= David Guistina =

American television personality

David Guistina is the host of the Public, educational, and government access (PEG) cable TV quiz show Masterminds, aired on Time Warner Cable across New York State, and a producer and host at WAMC/Northeast Public Radio in Albany, New York.

He graduated from Utica College in 1991 with a dual major in public relations and communications after switching after approximately one year from a dual major in public relations and journalism. His minor was in radio/TV.

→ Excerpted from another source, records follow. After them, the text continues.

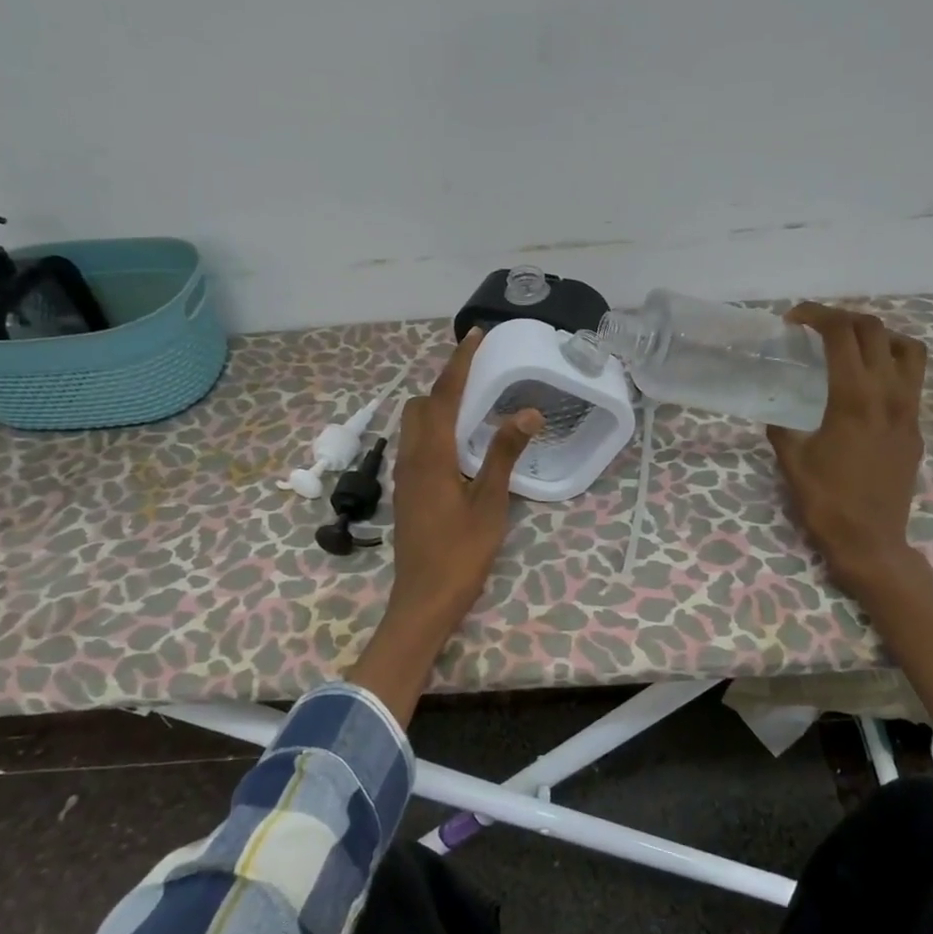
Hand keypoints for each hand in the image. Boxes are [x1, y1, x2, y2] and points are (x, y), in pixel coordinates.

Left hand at [387, 330, 543, 632]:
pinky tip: (461, 444)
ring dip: (438, 405)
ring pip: (414, 424)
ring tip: (473, 403)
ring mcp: (405, 475)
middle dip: (446, 381)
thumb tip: (527, 412)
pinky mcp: (407, 491)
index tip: (474, 335)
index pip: (445, 395)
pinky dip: (435, 428)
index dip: (460, 362)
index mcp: (432, 455)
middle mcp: (412, 457)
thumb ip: (505, 454)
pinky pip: (417, 444)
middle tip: (479, 374)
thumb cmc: (461, 552)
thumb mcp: (490, 503)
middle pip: (421, 404)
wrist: (424, 599)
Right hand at [767, 304, 929, 609]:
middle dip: (842, 317)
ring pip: (907, 347)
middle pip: (874, 330)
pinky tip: (866, 382)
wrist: (871, 541)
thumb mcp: (791, 460)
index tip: (793, 320)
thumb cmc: (826, 502)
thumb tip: (777, 411)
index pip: (841, 334)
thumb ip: (782, 427)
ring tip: (851, 346)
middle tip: (815, 327)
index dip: (816, 315)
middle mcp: (889, 395)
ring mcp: (910, 410)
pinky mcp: (916, 427)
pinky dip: (890, 362)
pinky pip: (912, 377)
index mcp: (854, 398)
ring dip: (877, 335)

Guistina currently works as a producer and on-air personality for WAMC/Northeast Public Radio in Albany, New York. He produces several radio shows, documentaries and special programs. Guistina serves as the current host/newscaster of the locally produced segments of National Public Radio's Morning Edition, aired on WAMC from 5 a.m. to 9 a.m. on weekday mornings (previous hosts include Brian Shields and Alan Doane). In the local WAMC Morning Edition segments, Guistina reads local news stories and interviews reporters. He also serves as substitute co-host of The Roundtable, WAMC's local 9 a.m. to 12 p.m. morning program, when Joe Donahue or Sarah LaDuke is on vacation. In addition, he is the Internship Coordinator for the station. He has taught Interpersonal communication classes at Utica College for more than ten years as well as a journalism class at the SUNY University at Albany.